## Text section
However it’s not presently clear how much guinea pigs rely on their whiskers as a sensory organ, relative to their other senses.

Giant guinea pigs

In some regions of the U.S. there’s an increasing interest in domesticating the large guinea pig breeds reared for food in South America. They have even been sold in national pet stores as ‘giant guinea pigs’.

But, despite being the same species as pet guinea pig breeds, these South American breeds have never been properly domesticated.

They tend to be very frightened around people, and strongly dislike being handled. They are also significantly bigger and stronger than traditional pet breeds.

Many end up in rescue shelters, and for that reason, animal welfare experts don’t recommend getting one in the first place.

Fluffiest Breeds of Guinea Pig

The last couple of decades have seen a surge in guinea pig varieties with unusual, crimped or curly coats.

Clearly, fluffy cavies are the guinea pig breeds many people were waiting for!

The Peruvian and the Silkie are the original long haired guinea pig breeds. They have straight, sleek hair which can grow several inches long.

They need brushing every day to prevent uncomfortable problems like tangles, and potentially lethal ones like flystrike.

More recently, the Texel, Minipli, Alpaca, and Merino varieties have all been developed to have fluffy, scruffy, corkscrew curls.

They are cuddly and photogenic, but still relatively rare. So in some regions you may have to join a breeder’s waiting list for a pup.

Friendliest Guinea Pig Breeds

Guinea pigs are sociable and curious little creatures.

They’re frequently chatty, excited to see you, and happy to be cuddled and petted.

Some breeds have a reputation for being easier to tame than others, and more docile when held.

Notably,

  • Americans
  • Abyssinians
  • and Teddies.

## Source data
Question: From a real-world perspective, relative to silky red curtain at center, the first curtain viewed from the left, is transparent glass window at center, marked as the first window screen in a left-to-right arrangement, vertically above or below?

## Problem
In the guinea pig breeds text:
1. Under what name have the large South American breeds been sold in national pet stores?
2. Which two breeds are the original long-haired guinea pig breeds?
3. Which breeds are named as having a reputation for being easier to tame and more docile when held?

## Your solution
1. As "giant guinea pigs."
2. The Peruvian and the Silkie.
3. Americans, Abyssinians, and Teddies.